Bioterrorism preparedness plan expected this summer

Top administration officials intend to announce in June or July a comprehensive plan for defending the nation against biological warfare.

Top administration officials intend to announce in June or July a comprehensive plan for defending the nation against biological warfare. Senior officials are hoping that by then they can offer enough details to reassure citizens and to guide lower-level officials, said Anna Johnson-Winegar, deputy assistant secretary of Defense for chemical and biological defense.

The plan, she said, is to include details on the availability of gas masks, the process for quarantining attack areas, the creation of a "national vaccine strategy," and an office to oversee the development of disease-fighting vaccines. One reason the details of the bio-war plan matter, according to Johnson-Winegar, is that they will help "reassure the public that we know what to do." She added that the prospect of quarantines--which would be intended to restrict fleeing people from spreading a deadly disease--is "scary to a lot of people."

The plan will be announced by Condoleezza Rice, the national security adviser, and Tom Ridge, the director of the Office of Homeland Security, Johnson-Winegar said. President Bush, she added, may also approve new national security directives to bolster the defense effort.

"We will be releasing a national strategy this summer," said Illa Brown, a spokeswoman for the Office of Homeland Security. Brown declined to detail the plan.

All of this is good news for Carl Feldbaum, the president of the Biotechnology Industry Organization, which includes many companies and universities that would like to participate in the government-funded programs. But the industry can't move ahead unless there is a published bio-defense strategy, Feldbaum said. So far, the strategy "is not written in concrete, which is what it takes to convince outside investors" to fund initiatives.

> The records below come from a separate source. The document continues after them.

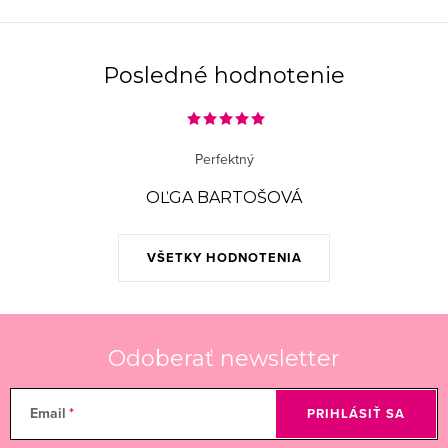
v
l
á
Posledné hodnotenie
d
a
c
Perfektný
i
e
OĽGA BARTOŠOVÁ
p
r
VŠETKY HODNOTENIA
v
k
y
v
Odoberať newsletter
ý
p
Email
PRIHLÁSIŤ SA
i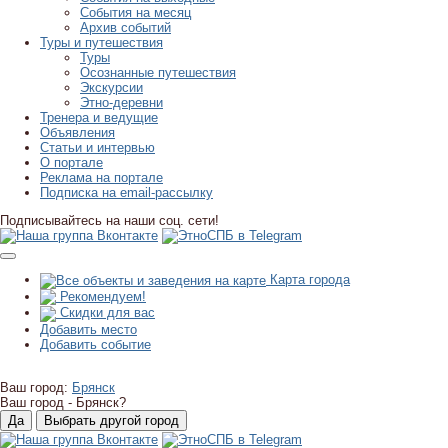
События на месяц
Архив событий
Туры и путешествия
Туры
Осознанные путешествия
Экскурсии
Этно-деревни
Тренера и ведущие
Объявления
Статьи и интервью
О портале
Реклама на портале
Подписка на email-рассылку
Подписывайтесь на наши соц. сети!
Карта города
Рекомендуем!
Скидки для вас
Добавить место
Добавить событие
Ваш город:
Брянск
Ваш город -
Брянск?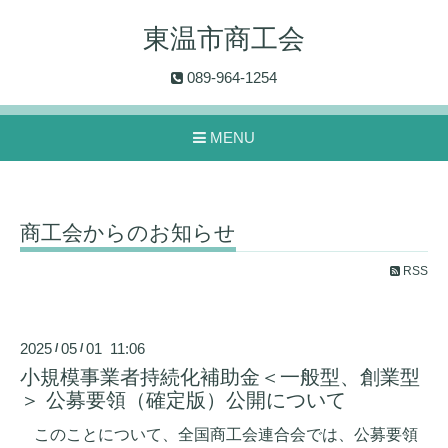
東温市商工会
089-964-1254
MENU
商工会からのお知らせ
RSS
2025
05
01 11:06
/
/
小規模事業者持続化補助金＜一般型、創業型
＞ 公募要領（確定版）公開について
このことについて、全国商工会連合会では、公募要領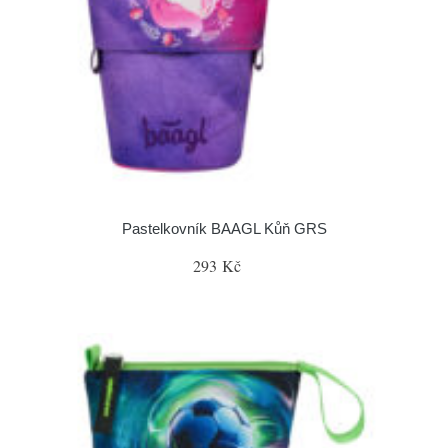
Pastelkovník BAAGL Kůň GRS
293 Kč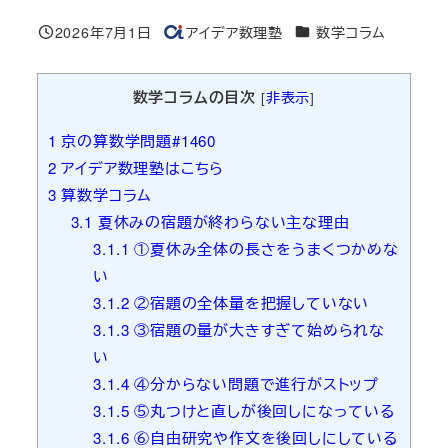
カテゴリー
2026年7月1日
アイデア数理塾
数学コラム
投稿日
著
者
数学コラムの目次
[
非表示
]
1
京の算数学問題#1460
2
アイデア数理塾はこちら
3
算数学コラム
3.1
夏休みの宿題が終わらない主な理由
3.1.1
①夏休み全体の長さをうまくつかめな
い
3.1.2
②宿題の全体量を把握していない
3.1.3
③宿題の量が大きすぎて始められな
い
3.1.4
④分からない問題で進行がストップ
3.1.5
⑤丸つけと直しが後回しになっている
3.1.6
⑥自由研究や作文を後回しにしている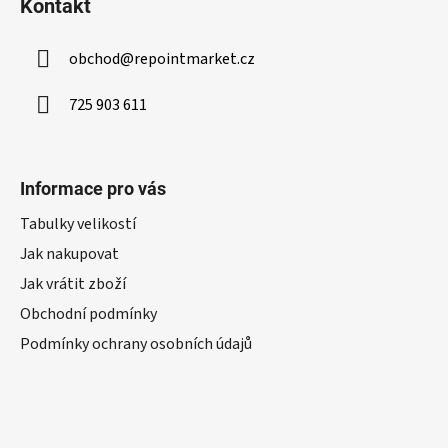
Kontakt
obchod
@
repointmarket.cz
725 903 611
Informace pro vás
Tabulky velikostí
Jak nakupovat
Jak vrátit zboží
Obchodní podmínky
Podmínky ochrany osobních údajů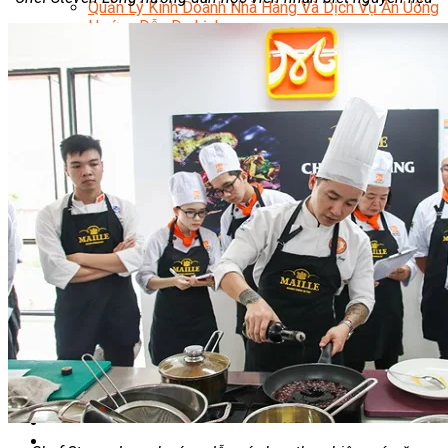
Quản Lý Kinh Doanh Nhà Hàng Và Dịch Vụ Ăn Uống
Hướng Dẫn Du Lịch
Quản Trị Lữ Hành
Marketing
Tạo Mẫu Và Chăm Sóc Sắc Đẹp
Truyền Thông Đa Phương Tiện
Công Nghệ Thông Tin
An Ninh Mạng
Thiết Kế Đồ Họa
Âm Nhạc
Điện Công Nghiệp Và Dân Dụng
Văn Hóa Phổ Thông
Nâng Cao Năng Lực Tiếng Anh – Chuẩn TOEIC
Tin Tức
HỌC BỔNG 2026
Học kỹ năng
Đào Tạo Nghề
Hoạt Động
Văn Hóa Ẩm Thực Việt Nam
Sự Kiện Hướng Nghiệp Á Âu
Siêu Thị ĐVP Market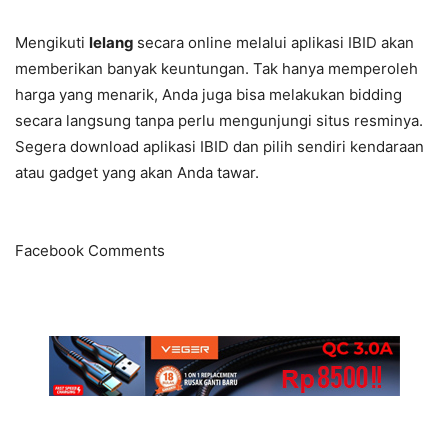
Mengikuti
lelang
secara online melalui aplikasi IBID akan
memberikan banyak keuntungan. Tak hanya memperoleh
harga yang menarik, Anda juga bisa melakukan bidding
secara langsung tanpa perlu mengunjungi situs resminya.
Segera download aplikasi IBID dan pilih sendiri kendaraan
atau gadget yang akan Anda tawar.
Facebook Comments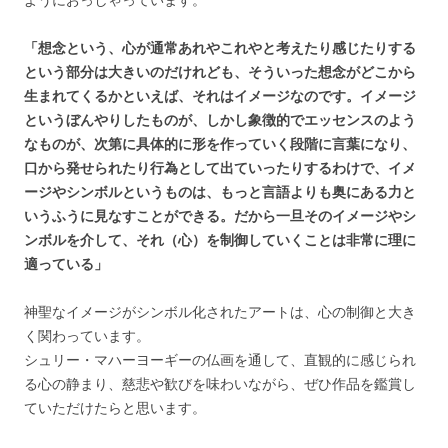
「想念という、心が通常あれやこれやと考えたり感じたりする
という部分は大きいのだけれども、そういった想念がどこから
生まれてくるかといえば、それはイメージなのです。イメージ
というぼんやりしたものが、しかし象徴的でエッセンスのよう
なものが、次第に具体的に形を作っていく段階に言葉になり、
口から発せられたり行為として出ていったりするわけで、イメ
ージやシンボルというものは、もっと言語よりも奥にある力と
いうふうに見なすことができる。だから一旦そのイメージやシ
ンボルを介して、それ（心）を制御していくことは非常に理に
適っている」
神聖なイメージがシンボル化されたアートは、心の制御と大き
く関わっています。
シュリー・マハーヨーギーの仏画を通して、直観的に感じられ
る心の静まり、慈悲や歓びを味わいながら、ぜひ作品を鑑賞し
ていただけたらと思います。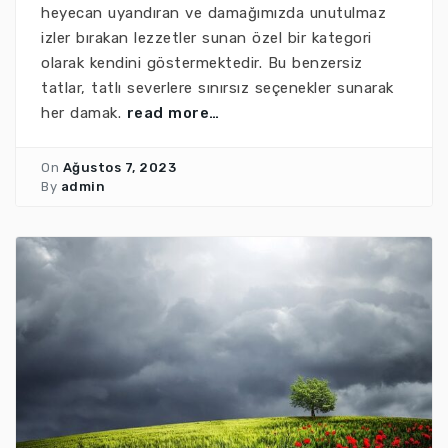
heyecan uyandıran ve damağımızda unutulmaz
izler bırakan lezzetler sunan özel bir kategori
olarak kendini göstermektedir. Bu benzersiz
tatlar, tatlı severlere sınırsız seçenekler sunarak
her damak.
read more…
On
Ağustos 7, 2023
By
admin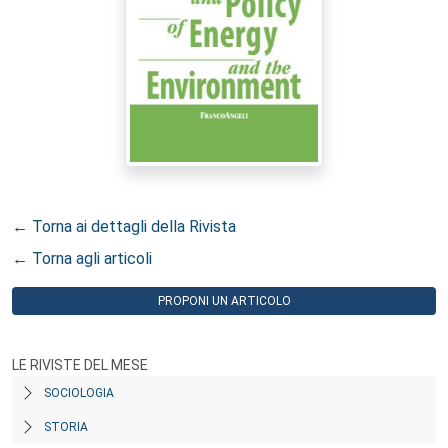
← Torna ai dettagli della Rivista
← Torna agli articoli
PROPONI UN ARTICOLO
LE RIVISTE DEL MESE
SOCIOLOGIA
STORIA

Feldbaum met with Ridge in late April to discuss how the members of his organization might contribute to the new defense efforts, and to seek regulatory changes that might speed deployment of vaccines and other therapies to be used against biological weapons. "It was an excellent meeting.... [Ridge] fully understands the need for the Food and Drug Administration to be on board in terms of fast-tracking vaccines and therapeutics for our troops [and seeing that they] will be available for the rest of us as well," Feldbaum said.

On April 30, roughly 360 biotech-industry executives--almost twice as many as had been expected--congregated at a hotel in Arlington, Va., to hear Pentagon officials describe current plans for bio-war defense programs. The increased attention to biological threats comes in the wake of the anthrax attacks in October, which in addition to killing five people caused more than $1 billion in damages, according to Ken Alibek, president of Advanced Biosystems. Alibek developed bio-war weapons for the former Soviet Union.

Since the anthrax attacks, senior administration officials, including Ridge and Health and Human Services Secretary Tommy G. Thompson, have prodded state and local governments to prepare response plans for biological attacks. Thompson, in January, authorized $1.1 billion for state governments, set up a national center to track attacks, approved production of an anthrax vaccine, and asked for $4.3 billion in the fiscal 2003 budget for biological defense programs. The Pentagon is also pushing ahead with plans, which include procuring up to 900 devices for identifying lethal biological attack agents.

The new national strategy should appear soon, Feldbaum said, although some elements "will be very sensitive and classified." For example, he said, the details of some contracts for developing countermeasures against certain diseases may be kept secret.